2. Heel haar leven heeft Lenie Vermeeren in de Postlaan gewoond, die ze langzaam volledig zag veranderen. In de oorlog namen de moffen bezit van het huis en stalen de sieraden van moeder.
3. Vroeger de Raadhuisstraat, in het eerste winkeltje van rechts werd in 1942 snoepwinkel De Katjang gevestigd en daarnaast was een melkwinkeltje. Beide winkeltjes werden later opgeslokt voor een horeca-uitbreiding. De Ginnekense paardentram is op weg naar Ulvenhout.
4. Het interieur van De Katjang hoort nu tot de collectie van museum Paulus van Daesdonck te Ulvenhout en is daar tijdens de openingsdagen te bewonderen. Voorzitter Jan van der Westerlaken vertelt er graag over.

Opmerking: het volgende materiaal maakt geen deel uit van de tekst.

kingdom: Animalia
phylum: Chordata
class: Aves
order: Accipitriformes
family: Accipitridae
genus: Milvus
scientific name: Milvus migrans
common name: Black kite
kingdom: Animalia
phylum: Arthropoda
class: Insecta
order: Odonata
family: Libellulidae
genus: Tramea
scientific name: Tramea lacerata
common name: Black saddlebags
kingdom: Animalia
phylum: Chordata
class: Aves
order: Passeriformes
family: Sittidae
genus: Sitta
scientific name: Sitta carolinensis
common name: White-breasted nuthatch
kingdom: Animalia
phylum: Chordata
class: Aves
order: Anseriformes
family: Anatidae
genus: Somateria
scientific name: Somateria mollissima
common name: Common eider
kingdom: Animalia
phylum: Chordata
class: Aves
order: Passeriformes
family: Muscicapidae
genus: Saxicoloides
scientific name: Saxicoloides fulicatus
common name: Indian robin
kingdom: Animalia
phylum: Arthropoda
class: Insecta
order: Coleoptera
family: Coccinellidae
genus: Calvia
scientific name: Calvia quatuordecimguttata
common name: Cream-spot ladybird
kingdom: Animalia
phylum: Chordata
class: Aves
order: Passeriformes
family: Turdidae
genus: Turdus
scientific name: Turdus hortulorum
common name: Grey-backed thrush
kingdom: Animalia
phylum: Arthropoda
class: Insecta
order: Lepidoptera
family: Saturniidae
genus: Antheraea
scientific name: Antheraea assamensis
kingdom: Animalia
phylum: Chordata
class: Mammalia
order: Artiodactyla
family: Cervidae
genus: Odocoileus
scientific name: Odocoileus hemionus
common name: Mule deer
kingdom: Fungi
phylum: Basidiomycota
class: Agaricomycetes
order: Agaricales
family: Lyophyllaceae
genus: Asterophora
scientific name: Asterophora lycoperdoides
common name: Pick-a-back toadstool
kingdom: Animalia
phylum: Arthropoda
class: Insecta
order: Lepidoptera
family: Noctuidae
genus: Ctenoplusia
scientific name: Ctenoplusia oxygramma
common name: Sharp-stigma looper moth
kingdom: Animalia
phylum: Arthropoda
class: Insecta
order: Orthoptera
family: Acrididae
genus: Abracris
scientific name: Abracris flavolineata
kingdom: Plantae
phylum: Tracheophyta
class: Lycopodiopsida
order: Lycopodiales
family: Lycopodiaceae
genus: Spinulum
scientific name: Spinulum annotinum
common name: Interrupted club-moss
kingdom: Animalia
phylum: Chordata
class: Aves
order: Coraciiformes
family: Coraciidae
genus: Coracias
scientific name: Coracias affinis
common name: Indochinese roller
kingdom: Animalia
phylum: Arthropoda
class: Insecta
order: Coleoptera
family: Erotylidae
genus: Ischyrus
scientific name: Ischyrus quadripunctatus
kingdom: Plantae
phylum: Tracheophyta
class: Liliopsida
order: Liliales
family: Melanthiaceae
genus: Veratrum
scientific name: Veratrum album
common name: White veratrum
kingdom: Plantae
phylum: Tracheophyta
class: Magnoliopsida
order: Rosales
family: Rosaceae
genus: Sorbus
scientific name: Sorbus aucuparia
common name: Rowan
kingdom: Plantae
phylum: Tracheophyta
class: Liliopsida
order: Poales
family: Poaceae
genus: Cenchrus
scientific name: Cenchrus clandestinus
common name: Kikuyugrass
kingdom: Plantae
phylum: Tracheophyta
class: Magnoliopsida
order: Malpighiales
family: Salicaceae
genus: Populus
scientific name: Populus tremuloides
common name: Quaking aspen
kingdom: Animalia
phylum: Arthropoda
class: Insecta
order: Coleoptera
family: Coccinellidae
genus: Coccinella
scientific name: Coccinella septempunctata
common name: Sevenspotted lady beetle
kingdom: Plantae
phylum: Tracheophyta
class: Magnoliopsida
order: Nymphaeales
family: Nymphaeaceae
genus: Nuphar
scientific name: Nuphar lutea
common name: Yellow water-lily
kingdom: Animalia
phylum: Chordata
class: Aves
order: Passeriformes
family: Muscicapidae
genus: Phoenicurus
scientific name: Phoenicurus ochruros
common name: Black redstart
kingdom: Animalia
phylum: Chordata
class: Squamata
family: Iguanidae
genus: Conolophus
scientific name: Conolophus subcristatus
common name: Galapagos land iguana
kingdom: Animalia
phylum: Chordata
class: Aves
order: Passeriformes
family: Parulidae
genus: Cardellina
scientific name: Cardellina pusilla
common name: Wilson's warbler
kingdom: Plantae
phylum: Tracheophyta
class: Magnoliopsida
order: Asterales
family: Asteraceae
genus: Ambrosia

5. Lenie Vermeeren (91) woont al weer even in Huize De Werve. Ze heeft heel haar leven in de Postlaan gewoond en zag alles in het Ginneken langzaam veranderen. Tijdens de Tweede Wereldoorlog in 1942, gelijk met de aanexatie van Ginneken, begon ze met haar zus Annie snoepwinkel De Katjang.